If anything, his managers have engaged in the same policy of indulgence as Mancini, to coax the best out of him. The Milan manager Clarence Seedorf insisted after the striker's petulant response to another substitution during April's 2-0 loss to Roma that "journalists have not helped Balotelli's growth. At times, it's better to leave him alone. I feel his positive changes are not highlighted. It's not fair only to look at his negative moments. His scoring statistics are strong." Balotelli railed that night against TV pundits who "don't understand anything about football". Prandelli's recent observation that he does not want Balotelli dropping back into midfield to help out also smacked of mild indulgence. He and Balotelli both come from Brescia – so does Andrea Pirlo – and however the national side's tactics might change, Balotelli always seems to be spearheading the attack.

The conversation about Balotelli is as endless in Italy as it was in England, with a sizeable number of Milan's supporters tiring of a superstar attitude and a sense that he is "doing them a favour" as Farcomeni puts it.
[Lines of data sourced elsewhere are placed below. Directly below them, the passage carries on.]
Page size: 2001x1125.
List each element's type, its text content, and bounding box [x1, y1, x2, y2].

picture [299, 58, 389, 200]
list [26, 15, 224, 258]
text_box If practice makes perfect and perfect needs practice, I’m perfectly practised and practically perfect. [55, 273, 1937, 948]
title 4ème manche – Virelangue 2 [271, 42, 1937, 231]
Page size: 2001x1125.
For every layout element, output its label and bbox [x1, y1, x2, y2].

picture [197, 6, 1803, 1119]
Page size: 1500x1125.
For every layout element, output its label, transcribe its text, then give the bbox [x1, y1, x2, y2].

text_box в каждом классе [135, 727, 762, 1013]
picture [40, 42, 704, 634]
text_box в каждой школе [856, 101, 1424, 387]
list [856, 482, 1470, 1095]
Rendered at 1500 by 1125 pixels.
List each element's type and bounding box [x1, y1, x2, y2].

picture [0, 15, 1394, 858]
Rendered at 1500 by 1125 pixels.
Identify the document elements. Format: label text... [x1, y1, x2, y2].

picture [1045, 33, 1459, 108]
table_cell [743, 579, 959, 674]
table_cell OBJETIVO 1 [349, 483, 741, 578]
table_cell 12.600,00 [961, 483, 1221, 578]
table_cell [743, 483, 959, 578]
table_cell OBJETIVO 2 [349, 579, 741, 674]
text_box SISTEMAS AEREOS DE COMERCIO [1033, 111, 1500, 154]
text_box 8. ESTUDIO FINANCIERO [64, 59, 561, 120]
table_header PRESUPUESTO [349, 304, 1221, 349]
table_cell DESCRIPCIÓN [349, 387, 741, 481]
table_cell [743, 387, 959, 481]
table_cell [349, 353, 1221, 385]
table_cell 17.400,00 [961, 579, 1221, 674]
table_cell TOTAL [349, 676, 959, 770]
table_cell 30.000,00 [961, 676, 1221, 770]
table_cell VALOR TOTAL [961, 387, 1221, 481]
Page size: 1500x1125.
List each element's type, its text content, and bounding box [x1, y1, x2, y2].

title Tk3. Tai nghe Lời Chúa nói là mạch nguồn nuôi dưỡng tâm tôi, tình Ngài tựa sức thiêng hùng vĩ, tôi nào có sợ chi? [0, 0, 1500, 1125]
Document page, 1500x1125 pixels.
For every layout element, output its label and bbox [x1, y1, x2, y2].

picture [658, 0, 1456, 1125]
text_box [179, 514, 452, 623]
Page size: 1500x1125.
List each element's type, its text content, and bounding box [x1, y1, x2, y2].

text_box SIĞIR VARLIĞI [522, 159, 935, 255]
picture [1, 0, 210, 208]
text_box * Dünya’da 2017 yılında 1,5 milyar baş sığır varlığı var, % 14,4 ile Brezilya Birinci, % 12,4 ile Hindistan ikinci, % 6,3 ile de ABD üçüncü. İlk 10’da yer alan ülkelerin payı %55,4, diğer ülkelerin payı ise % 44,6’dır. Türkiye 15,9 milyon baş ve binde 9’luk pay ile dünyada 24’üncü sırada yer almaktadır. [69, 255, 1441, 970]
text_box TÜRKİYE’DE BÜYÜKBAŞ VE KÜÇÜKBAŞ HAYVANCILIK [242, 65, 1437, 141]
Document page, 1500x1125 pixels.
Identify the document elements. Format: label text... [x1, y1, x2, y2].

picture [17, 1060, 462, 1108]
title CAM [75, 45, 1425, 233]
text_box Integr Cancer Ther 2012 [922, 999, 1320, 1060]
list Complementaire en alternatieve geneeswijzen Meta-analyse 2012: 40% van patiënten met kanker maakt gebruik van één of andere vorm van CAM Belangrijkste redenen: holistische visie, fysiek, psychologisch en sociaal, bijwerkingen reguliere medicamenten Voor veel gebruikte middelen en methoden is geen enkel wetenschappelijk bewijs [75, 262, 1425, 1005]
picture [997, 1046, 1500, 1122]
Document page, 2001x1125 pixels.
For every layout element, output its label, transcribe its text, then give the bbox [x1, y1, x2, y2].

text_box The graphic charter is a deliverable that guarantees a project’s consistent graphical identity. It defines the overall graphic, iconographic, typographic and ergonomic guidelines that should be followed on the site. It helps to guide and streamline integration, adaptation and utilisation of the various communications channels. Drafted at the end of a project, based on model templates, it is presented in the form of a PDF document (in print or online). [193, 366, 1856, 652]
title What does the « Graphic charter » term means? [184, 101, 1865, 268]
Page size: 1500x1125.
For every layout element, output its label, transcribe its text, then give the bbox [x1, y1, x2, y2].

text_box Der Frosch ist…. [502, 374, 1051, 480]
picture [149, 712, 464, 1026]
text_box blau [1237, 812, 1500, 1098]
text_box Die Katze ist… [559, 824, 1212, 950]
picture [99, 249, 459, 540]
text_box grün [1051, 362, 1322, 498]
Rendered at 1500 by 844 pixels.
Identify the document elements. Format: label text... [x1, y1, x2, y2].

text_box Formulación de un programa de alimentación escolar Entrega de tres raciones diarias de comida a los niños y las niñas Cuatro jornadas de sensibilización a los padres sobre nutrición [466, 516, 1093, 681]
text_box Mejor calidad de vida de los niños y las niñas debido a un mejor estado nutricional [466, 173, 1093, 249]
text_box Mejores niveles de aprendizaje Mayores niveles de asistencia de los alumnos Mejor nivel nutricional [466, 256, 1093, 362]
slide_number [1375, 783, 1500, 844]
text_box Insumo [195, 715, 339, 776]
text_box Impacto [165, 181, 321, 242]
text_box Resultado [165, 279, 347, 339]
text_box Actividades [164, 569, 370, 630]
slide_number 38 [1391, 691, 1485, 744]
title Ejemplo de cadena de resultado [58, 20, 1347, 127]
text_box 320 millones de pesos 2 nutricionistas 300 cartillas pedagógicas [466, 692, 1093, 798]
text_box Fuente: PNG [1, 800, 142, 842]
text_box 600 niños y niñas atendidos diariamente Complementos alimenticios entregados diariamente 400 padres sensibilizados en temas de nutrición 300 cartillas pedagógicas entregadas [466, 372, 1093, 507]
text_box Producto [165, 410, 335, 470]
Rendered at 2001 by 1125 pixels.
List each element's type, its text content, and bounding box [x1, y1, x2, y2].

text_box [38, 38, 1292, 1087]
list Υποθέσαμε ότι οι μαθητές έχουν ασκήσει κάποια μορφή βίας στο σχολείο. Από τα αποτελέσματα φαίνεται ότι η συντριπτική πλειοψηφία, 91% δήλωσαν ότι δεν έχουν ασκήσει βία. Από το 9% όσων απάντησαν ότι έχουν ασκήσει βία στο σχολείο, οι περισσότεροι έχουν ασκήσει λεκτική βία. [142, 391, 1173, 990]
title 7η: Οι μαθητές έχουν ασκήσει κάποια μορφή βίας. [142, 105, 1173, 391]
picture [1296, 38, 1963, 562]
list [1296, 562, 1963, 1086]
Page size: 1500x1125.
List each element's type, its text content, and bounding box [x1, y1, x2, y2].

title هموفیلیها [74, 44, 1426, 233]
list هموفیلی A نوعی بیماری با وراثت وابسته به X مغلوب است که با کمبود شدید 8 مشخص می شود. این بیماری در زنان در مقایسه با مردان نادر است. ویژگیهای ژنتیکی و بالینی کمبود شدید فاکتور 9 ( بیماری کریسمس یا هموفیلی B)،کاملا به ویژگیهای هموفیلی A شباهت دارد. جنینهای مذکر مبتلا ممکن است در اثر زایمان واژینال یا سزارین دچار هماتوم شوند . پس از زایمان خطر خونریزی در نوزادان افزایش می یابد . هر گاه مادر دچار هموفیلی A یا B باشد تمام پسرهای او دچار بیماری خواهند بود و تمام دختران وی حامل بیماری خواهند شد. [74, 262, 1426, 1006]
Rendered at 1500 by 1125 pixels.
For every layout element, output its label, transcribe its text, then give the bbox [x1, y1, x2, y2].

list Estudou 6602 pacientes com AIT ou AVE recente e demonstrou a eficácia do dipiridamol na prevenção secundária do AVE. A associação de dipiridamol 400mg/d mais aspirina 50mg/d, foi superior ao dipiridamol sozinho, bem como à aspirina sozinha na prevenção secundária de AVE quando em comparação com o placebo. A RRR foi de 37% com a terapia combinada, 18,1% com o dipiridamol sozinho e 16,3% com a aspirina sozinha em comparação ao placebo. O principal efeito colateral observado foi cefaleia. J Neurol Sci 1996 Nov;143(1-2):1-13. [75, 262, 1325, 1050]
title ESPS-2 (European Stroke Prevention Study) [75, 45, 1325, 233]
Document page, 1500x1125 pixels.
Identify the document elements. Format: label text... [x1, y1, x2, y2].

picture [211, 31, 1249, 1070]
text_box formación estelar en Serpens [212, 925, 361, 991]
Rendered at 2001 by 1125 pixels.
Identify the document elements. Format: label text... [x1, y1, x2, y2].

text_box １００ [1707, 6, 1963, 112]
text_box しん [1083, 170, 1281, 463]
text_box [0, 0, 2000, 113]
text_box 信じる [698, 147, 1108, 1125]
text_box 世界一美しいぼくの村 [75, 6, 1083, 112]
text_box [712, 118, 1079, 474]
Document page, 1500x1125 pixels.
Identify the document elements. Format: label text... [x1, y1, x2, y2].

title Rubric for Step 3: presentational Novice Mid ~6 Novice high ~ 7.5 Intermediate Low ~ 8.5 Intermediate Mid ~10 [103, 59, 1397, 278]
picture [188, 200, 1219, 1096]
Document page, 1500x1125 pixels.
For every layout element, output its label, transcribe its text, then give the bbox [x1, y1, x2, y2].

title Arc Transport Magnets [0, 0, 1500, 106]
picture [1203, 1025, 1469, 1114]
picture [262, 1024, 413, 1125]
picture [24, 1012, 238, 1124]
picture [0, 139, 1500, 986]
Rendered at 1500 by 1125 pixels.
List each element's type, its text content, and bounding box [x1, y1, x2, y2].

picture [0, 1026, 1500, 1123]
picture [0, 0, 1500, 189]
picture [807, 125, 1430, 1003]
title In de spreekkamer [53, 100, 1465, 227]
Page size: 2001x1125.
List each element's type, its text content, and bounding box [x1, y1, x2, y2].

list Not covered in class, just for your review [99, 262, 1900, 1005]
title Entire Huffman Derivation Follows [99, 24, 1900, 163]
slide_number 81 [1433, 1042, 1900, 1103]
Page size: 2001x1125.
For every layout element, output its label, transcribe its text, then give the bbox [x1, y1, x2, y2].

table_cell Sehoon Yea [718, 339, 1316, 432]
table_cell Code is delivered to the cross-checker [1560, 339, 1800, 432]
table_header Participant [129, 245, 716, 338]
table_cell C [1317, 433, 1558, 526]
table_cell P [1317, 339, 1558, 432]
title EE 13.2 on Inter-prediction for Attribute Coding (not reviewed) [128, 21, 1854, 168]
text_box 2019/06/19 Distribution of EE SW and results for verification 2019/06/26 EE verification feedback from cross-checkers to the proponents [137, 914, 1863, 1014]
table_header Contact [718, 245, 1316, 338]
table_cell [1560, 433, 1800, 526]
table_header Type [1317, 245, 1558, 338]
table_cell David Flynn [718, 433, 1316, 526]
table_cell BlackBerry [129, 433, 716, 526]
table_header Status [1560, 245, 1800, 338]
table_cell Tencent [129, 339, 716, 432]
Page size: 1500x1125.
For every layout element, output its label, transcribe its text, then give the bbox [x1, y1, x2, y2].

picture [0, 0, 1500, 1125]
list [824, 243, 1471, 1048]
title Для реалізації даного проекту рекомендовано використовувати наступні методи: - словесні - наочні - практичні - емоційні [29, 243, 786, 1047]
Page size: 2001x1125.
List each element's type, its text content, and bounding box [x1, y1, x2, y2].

But few football people diverge from the view that he can have it all if he can only sort his mind out. "He has the strength, which not all the Italians possess," says one coach who has worked with him in Italy. "The height, too, the instinct, the finishing ability, two good feet, though his right is better. He won't make the best of all this until he sorts himself out but that could still happen, in four or five years' time.

"Players can surface, look at themselves, and say 'I've got to make the most of what I've got in the time I've got'. For now, you just can't predict when he'll cause big trouble."

That's hardly the most comfortable thought for the current English central defensive partnership but it could be worse. If Mario's mother had had it her way, the English nation would be flinching at the prospect of what he might unleash on them.